The embers of the 2020 election are still burning, but many national political analysts already are looking to the 2022 midterms given the likely knife-edge margins in the U.S. Senate affecting how President-elect Joe Biden will be able to govern.
Nevada will again be front and center in the national political conversation, with Democratic Sen. Catherine Cortez Masto’s Senate seat expected to be one of the top targets for Republicans — Nevada is one of three Democrat-held seats in potentially competitive states (others including New Hampshire and Arizona) up for grabs in 2022.
Cortez Masto hasn’t officially announced her re-election bid and her campaign website is still largely focused on her 2016 race, but the nation's first-ever Latina U.S. Senator quietly filed paperwork with the Federal Election Commission on Dec. 28 indicating that she plans to run for a second term in 2022.
If 2020 is any indication, candidates for competitive U.S. Senate seats are fundraising at higher levels than ever before, meaning candidates including Cortez Masto will have to start preparing for expensive campaigns earlier than ever.
So after four years in office, what do Cortez Masto’s campaign fundraising totals look like heading into the next election cycle?
After ending the 2016 campaign with just $220,000 left in the bank, Cortez Masto has built a substantial cash reserve — more than $2.3 million in cash on hand in her main campaign account, and about $209,000 in her leadership PAC, All for Country.
But she and her future Republican opponent can be expected to raise much more than that — the 2018 U.S. Senate race between Jacky Rosen and Dean Heller saw the candidates raise a cumulative $41 million over the course of the campaign, not including spending from outside groups.
Since taking office in 2017, Cortez Masto has raised roughly $5.4 million in her primary campaign account, which includes $2.9 million raised between 2019 and 2020 and $2.5 million raised between 2017 and 2018. Those totals are below the average amount raised per cycle for U.S. senators, according to numbers tracked by The Center for Responsive Politics, but the average is likely thrown off by senators running for re-election.
Over that same period of time, she reported spending about $3.3 million combined, leaving her with the $2.3 million in cash on hand.

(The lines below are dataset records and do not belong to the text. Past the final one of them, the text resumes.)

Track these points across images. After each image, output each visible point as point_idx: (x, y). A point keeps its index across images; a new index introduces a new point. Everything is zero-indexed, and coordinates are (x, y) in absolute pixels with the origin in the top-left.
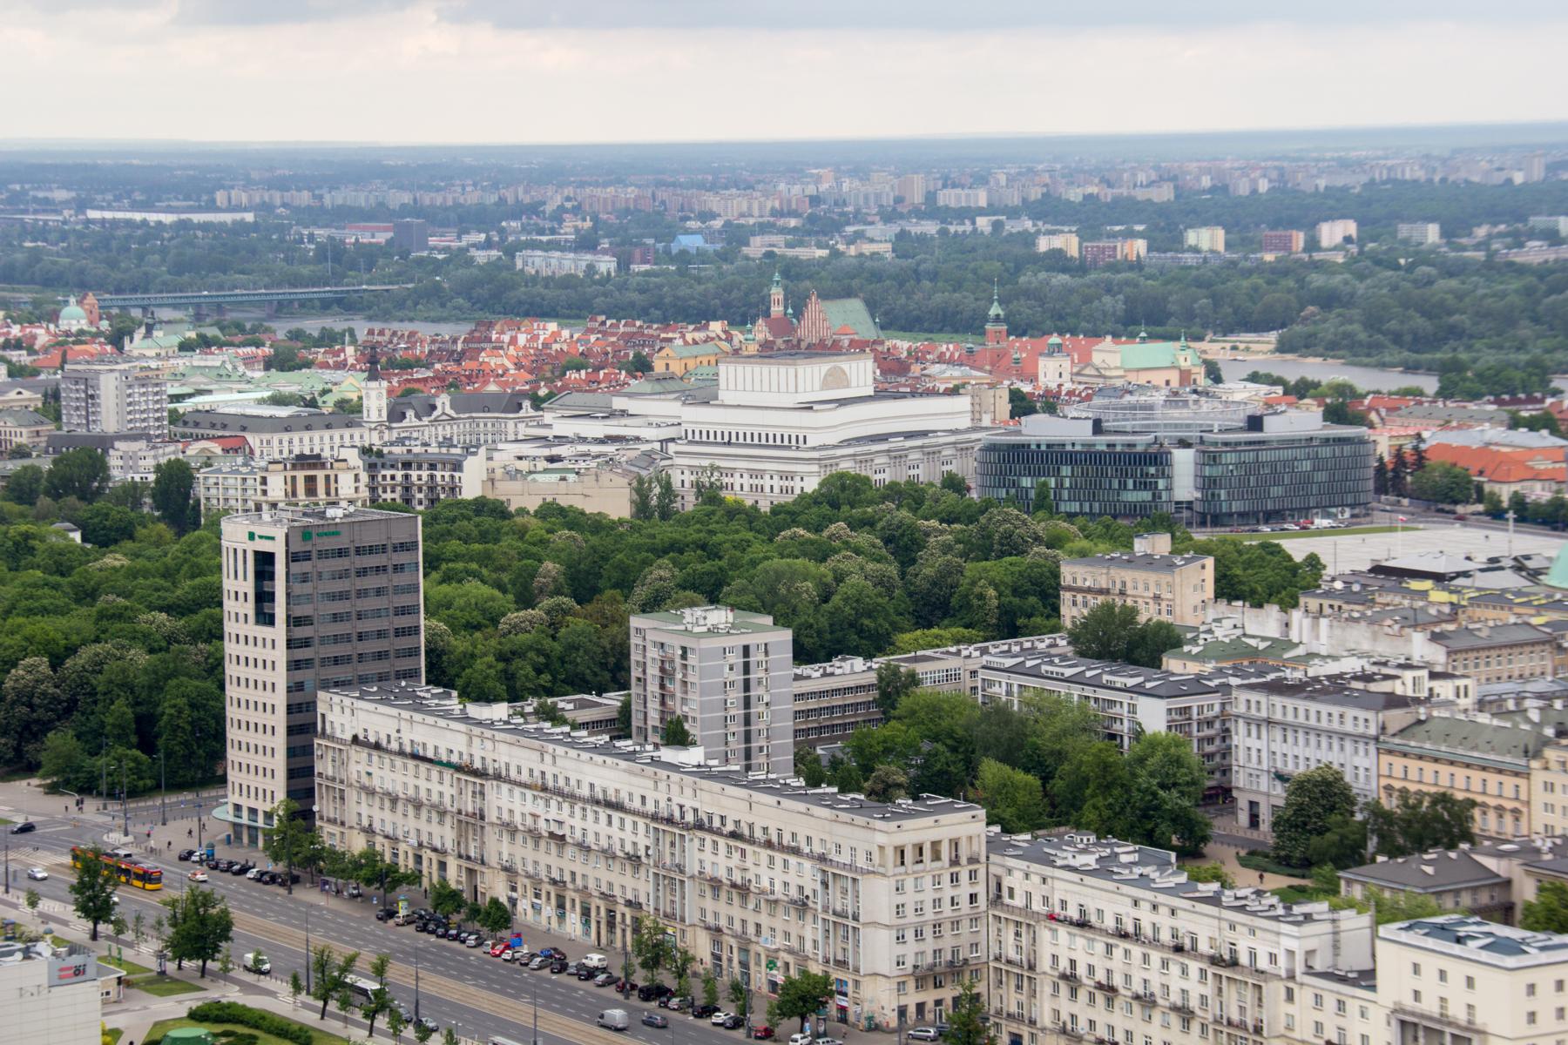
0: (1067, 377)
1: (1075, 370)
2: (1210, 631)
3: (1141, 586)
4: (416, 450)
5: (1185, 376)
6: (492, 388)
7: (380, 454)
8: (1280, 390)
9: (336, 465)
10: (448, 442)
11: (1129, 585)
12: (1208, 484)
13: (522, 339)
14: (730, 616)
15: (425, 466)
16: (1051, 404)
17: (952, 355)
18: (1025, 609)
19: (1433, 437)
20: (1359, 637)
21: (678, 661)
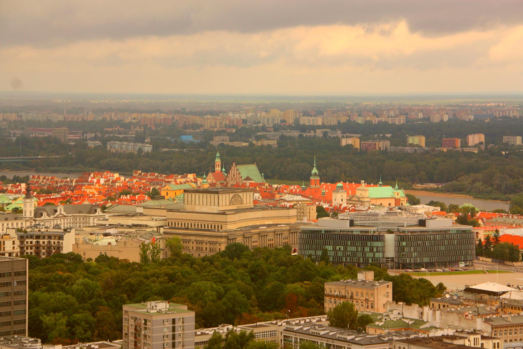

Cortez Masto’s cash on hand total is about a million dollars more than what former Sen. Heller, a Republican, had in his campaign account two years ahead of his ultimately unsuccessful re-election campaign in the 2018 midterms.
Nevada’s candidate filing deadline is more than a year away, and no high-profile Republican candidates have yet publicly announced intentions of challenging Cortez Masto. Challenges in the state’s last two U.S. Senate races — Democrat Rosen in 2018, and Republican Joe Heck in 2016 — announced their respective candidacies about 18 months before Election Day.
Ultimately, fundraising levels for individual campaigns are just one portion of spending on elections, given the vast influence and spread of Super PACs and so-called “dark money” groups, which run thinly-veiled “issue” ads targeting candidates but are not required to disclose their donors.
In the 2016 Senate race, outside groups reported spending more than $91 million, largely on television and other advertisements supporting or opposing Cortez Masto and Heck. In 2018, outside groups spent $66 million in the state’s U.S. Senate race.
Cortez Masto instead spent much of her political energy on leading the Democratic Senatorial Campaign Committee (DSCC), the formal arm of Senate Democratic candidates. The organization, which Cortez Masto was tapped to lead in 2018, made headlines for substantial fundraising but ultimately saw a net gain of just one Senate seat after defeating incumbents in Arizona and Colorado while losing in Alabama (two Georgia Senate races will be decided in a Jan. 5 runoff election).
Serving as chair of the DSCC, which is part of the Senate Democratic leadership team, could help Cortez Masto raise funds for her 2022 race by introducing her to the Democrats’ national network of donors.
But when asked whether she thinks it will help her in her re-election, Cortez Masto demurred and said she accepted the post because it was good for the state to have a seat at the leadership table.
“It gives me the opportunity to weigh in on behalf of the needs of Nevada with our leadership when we're when we are addressing policy needs or resources,” Cortez Masto said.
Serving on the Senate Finance Committee, which oversees tax and trade policy, will also help her raise campaign dollars. Members of the panel are sought out by all sorts of industries seeking to affect the nation’s tax and trade agenda. Cortez Masto got the post after agreeing to be DSCC chair. Her appointment to the tax panel in 2018 came in addition to serving on the Senate Banking Committee, which also is a beacon for large national donors.“
Winning a seat on the senate tax-writing committee guarantees members that they will attract generous donations from banks, insurance companies, real estate agents, accountants, and securities and investment firms,” according to the Center for Responsive Politics, which tracks congressional fundraising.
Updated at 2:02 p.m. on Monday, Jan. 4, 2021, to correct the amount of cash on hand that former U.S. Sen. Dean Heller had in his campaign account prior to the 2018 election cycle.